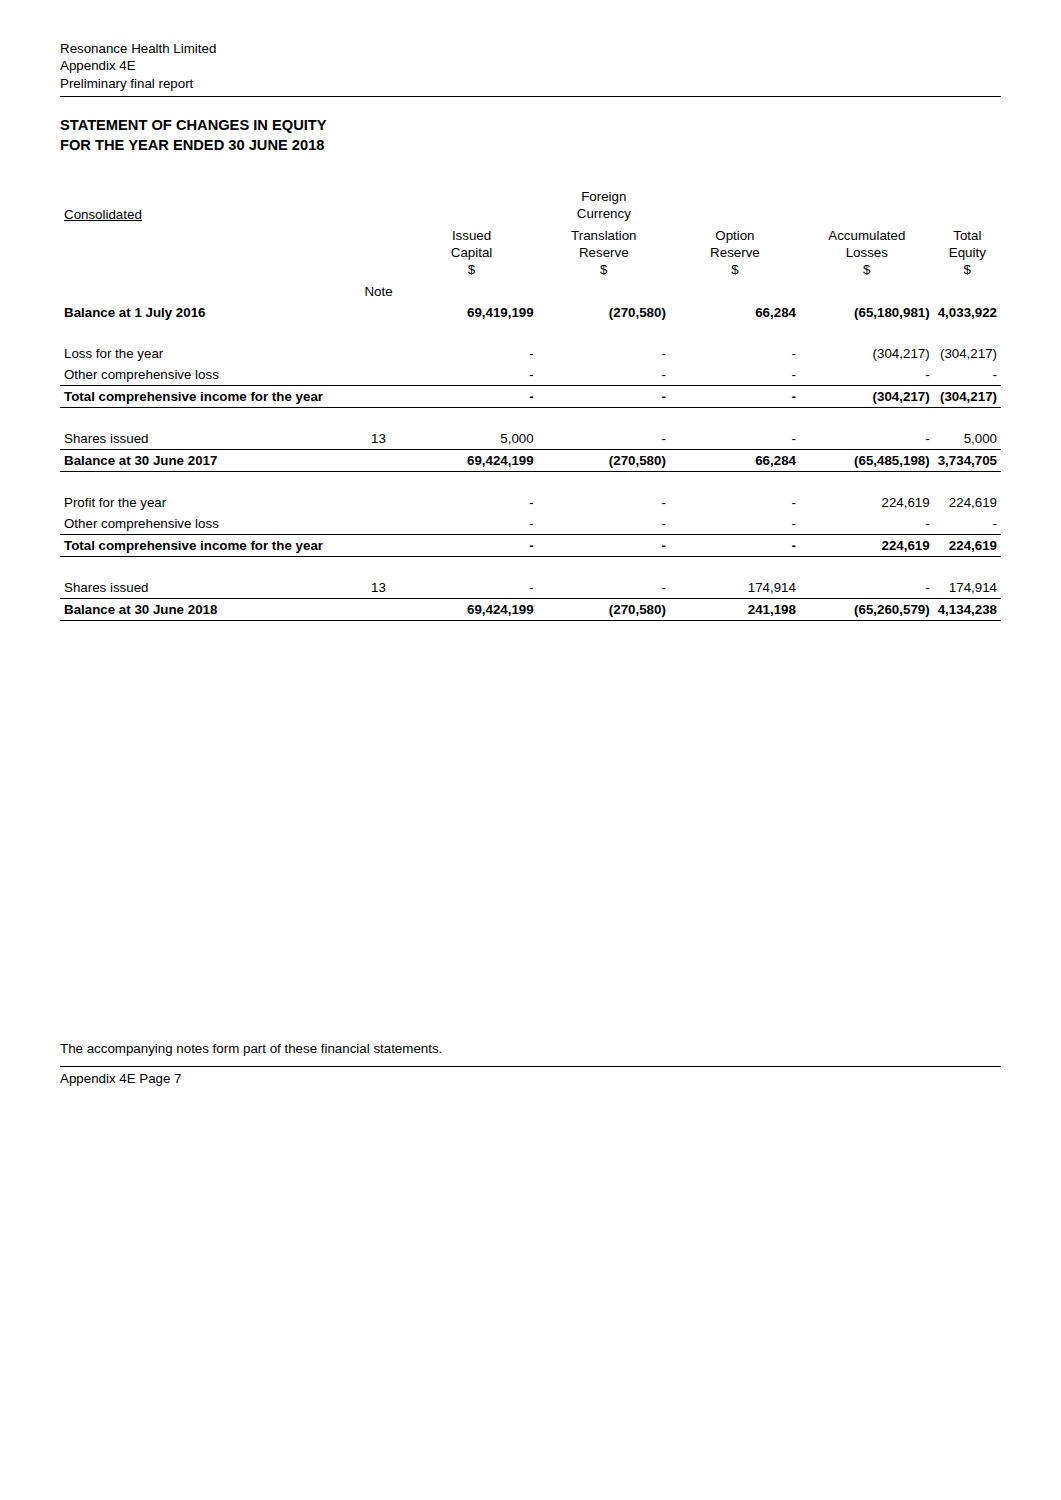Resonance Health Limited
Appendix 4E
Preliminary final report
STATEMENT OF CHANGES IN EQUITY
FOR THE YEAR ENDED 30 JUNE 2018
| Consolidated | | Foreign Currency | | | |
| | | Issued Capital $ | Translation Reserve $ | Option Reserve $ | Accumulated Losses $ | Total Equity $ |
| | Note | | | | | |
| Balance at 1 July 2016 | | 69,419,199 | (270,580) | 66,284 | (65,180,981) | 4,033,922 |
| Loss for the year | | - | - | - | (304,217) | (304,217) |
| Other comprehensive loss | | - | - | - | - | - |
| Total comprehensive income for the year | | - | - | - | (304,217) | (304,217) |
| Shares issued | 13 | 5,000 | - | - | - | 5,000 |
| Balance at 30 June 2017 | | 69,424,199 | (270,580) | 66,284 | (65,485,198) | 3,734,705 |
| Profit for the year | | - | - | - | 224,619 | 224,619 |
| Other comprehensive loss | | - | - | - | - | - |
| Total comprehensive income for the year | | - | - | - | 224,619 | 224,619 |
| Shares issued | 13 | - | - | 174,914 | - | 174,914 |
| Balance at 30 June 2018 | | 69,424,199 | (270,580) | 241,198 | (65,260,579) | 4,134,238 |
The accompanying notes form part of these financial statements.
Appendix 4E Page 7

---

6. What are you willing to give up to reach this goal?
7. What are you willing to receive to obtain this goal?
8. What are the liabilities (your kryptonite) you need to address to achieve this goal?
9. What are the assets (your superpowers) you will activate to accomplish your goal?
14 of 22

---

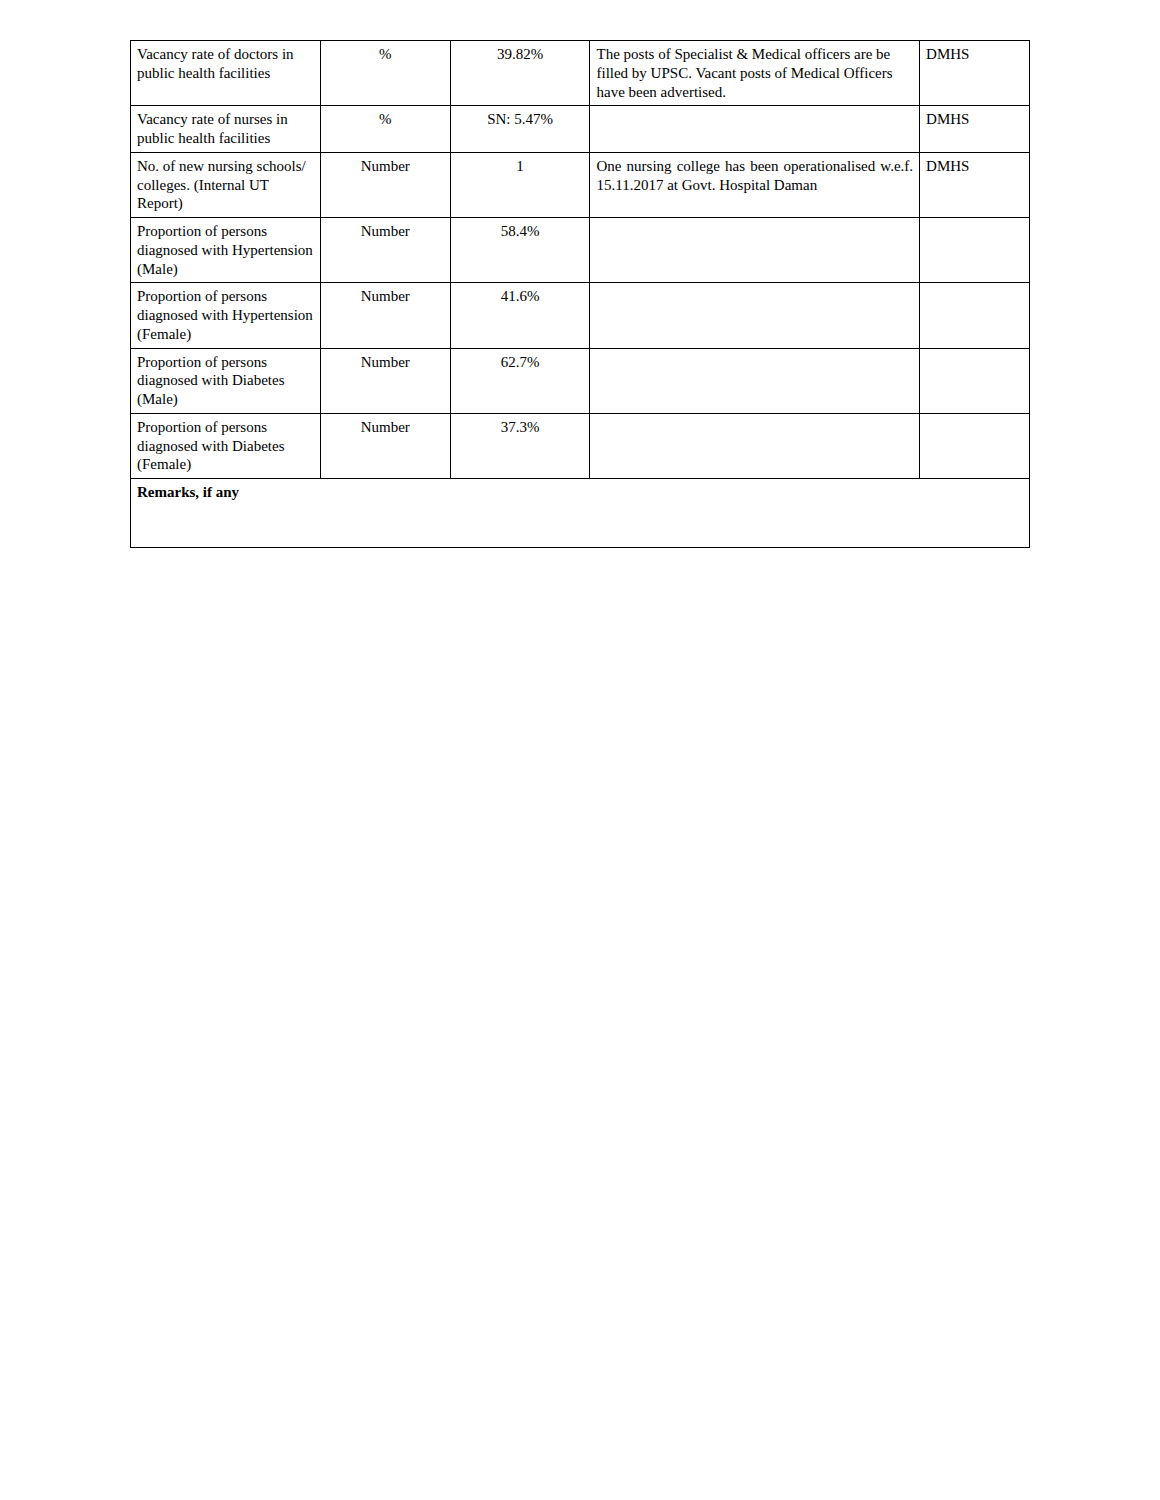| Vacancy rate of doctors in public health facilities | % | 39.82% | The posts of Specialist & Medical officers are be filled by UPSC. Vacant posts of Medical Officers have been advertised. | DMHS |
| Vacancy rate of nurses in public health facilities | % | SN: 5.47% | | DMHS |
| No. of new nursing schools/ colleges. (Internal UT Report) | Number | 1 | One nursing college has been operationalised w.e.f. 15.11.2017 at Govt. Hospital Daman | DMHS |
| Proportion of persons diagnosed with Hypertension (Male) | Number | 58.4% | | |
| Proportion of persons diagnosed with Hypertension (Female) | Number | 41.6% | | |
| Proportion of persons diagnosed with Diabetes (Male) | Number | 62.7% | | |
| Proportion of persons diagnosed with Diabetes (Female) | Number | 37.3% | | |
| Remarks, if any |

Required action
Above this task is a listing with pictures in it. Retype only the lines from the one containing "Resonance Health Limited" through the one containing "13 | 5,000 |", both included, and not the pictures.

Result of this task
Resonance Health Limited
Appendix 4E
Preliminary final report
STATEMENT OF CHANGES IN EQUITY
FOR THE YEAR ENDED 30 JUNE 2018
| Consolidated | | Foreign Currency | | | |
| | | Issued Capital $ | Translation Reserve $ | Option Reserve $ | Accumulated Losses $ | Total Equity $ |
| | Note | | | | | |
| Balance at 1 July 2016 | | 69,419,199 | (270,580) | 66,284 | (65,180,981) | 4,033,922 |
| Loss for the year | | - | - | - | (304,217) | (304,217) |
| Other comprehensive loss | | - | - | - | - | - |
| Total comprehensive income for the year | | - | - | - | (304,217) | (304,217) |
| Shares issued | 13 | 5,000 | - | - | - | 5,000 |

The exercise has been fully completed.